» TASK DIRECTIONS:
Transcribe all the records exactly and omit any images they hold.

» DATA EXTRACTS:
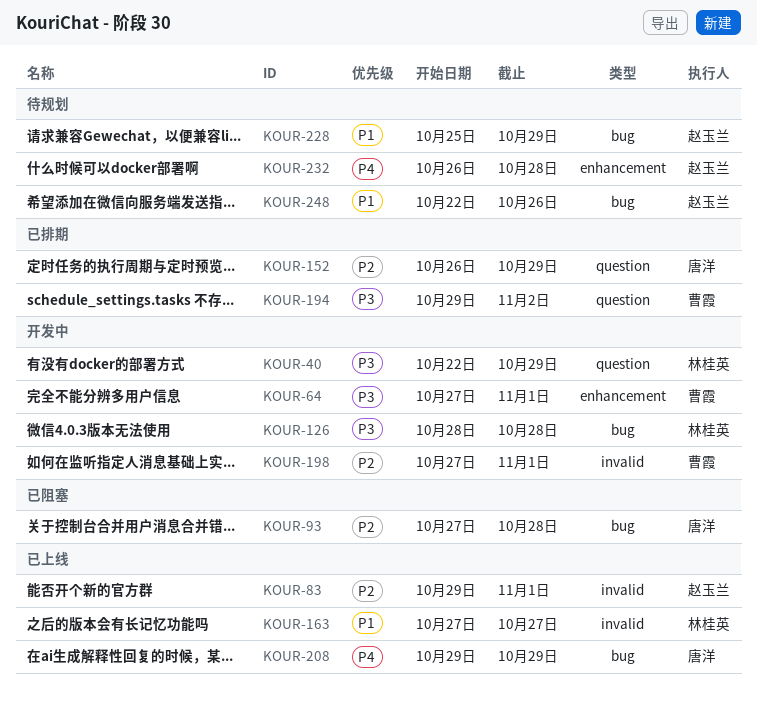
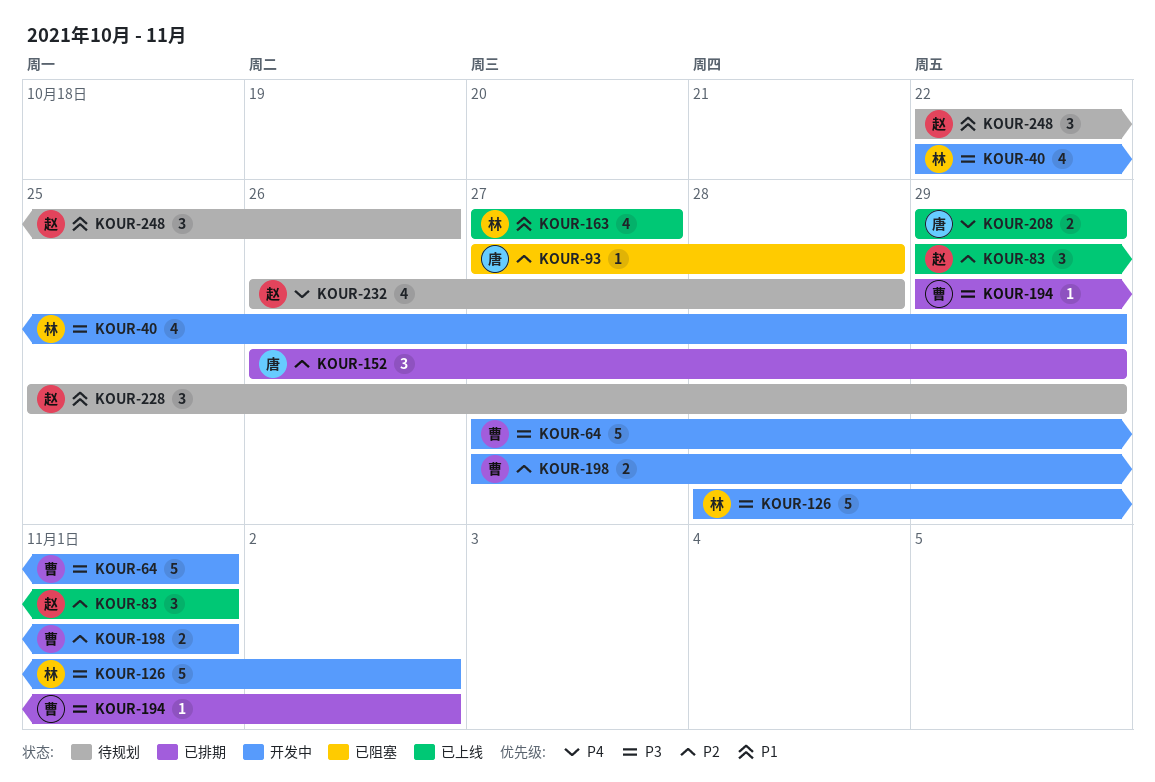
KOUR-126, due: Oct 28 -> Nov 2

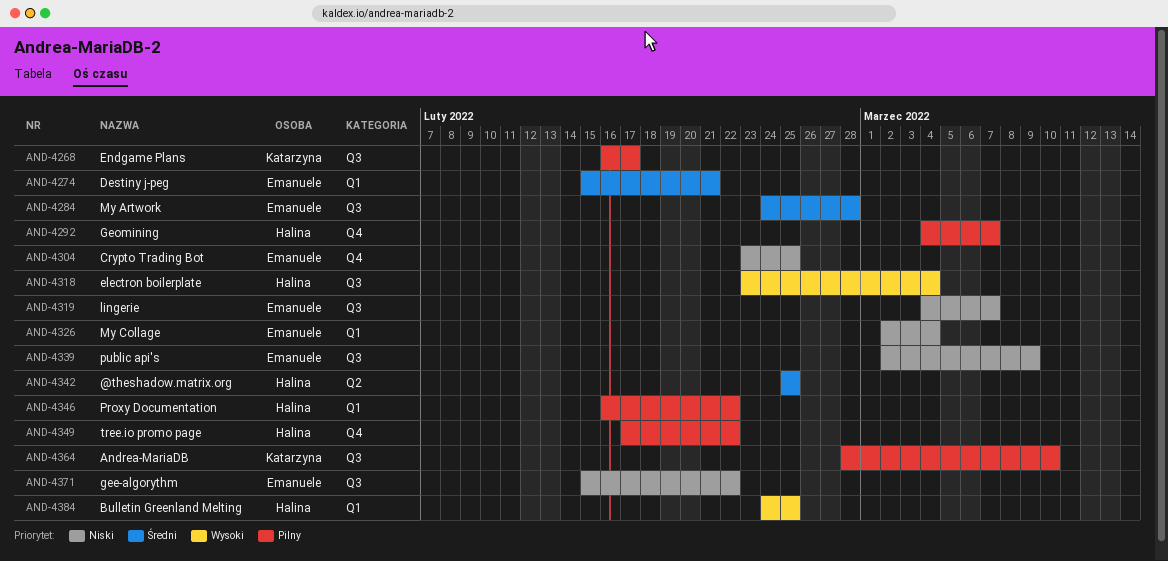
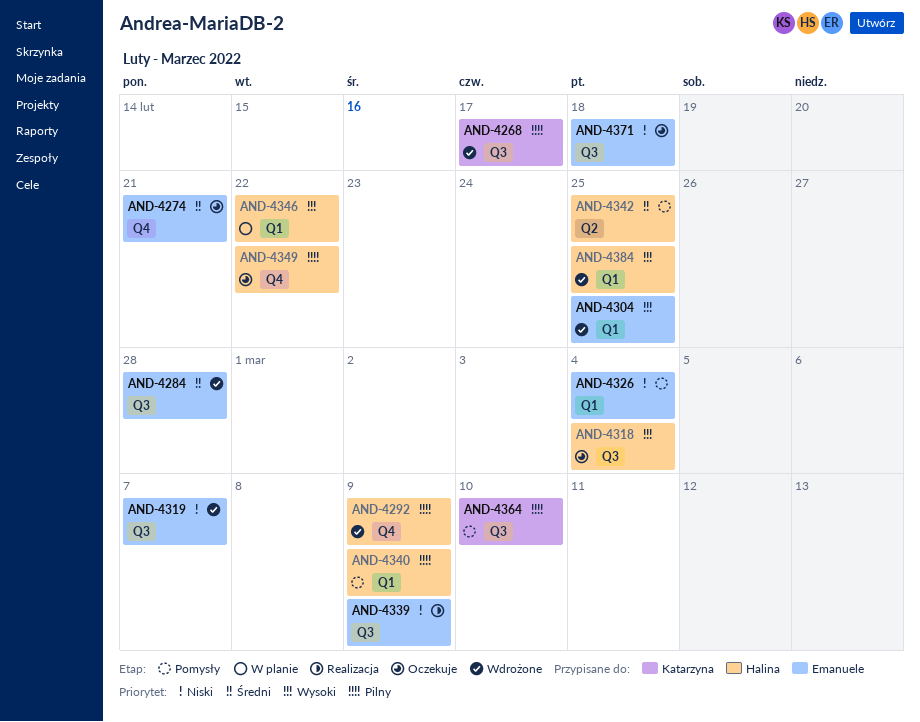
AND-4274, label: Q1 -> Q4
AND-4292, due: Mar 7 -> Mar 9
AND-4304, priority: Niski -> Wysoki
AND-4304, label: Q4 -> Q1
AND-4340: none -> present
AND-4346, priority: Pilny -> Wysoki
AND-4371, due: Feb 22 -> Feb 18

» RESULT:
KOUR-126, due: Oct 28 -> Nov 2

AND-4274, label: Q1 -> Q4
AND-4292, due: Mar 7 -> Mar 9
AND-4304, priority: Niski -> Wysoki
AND-4304, label: Q4 -> Q1
AND-4340: none -> present
AND-4346, priority: Pilny -> Wysoki
AND-4371, due: Feb 22 -> Feb 18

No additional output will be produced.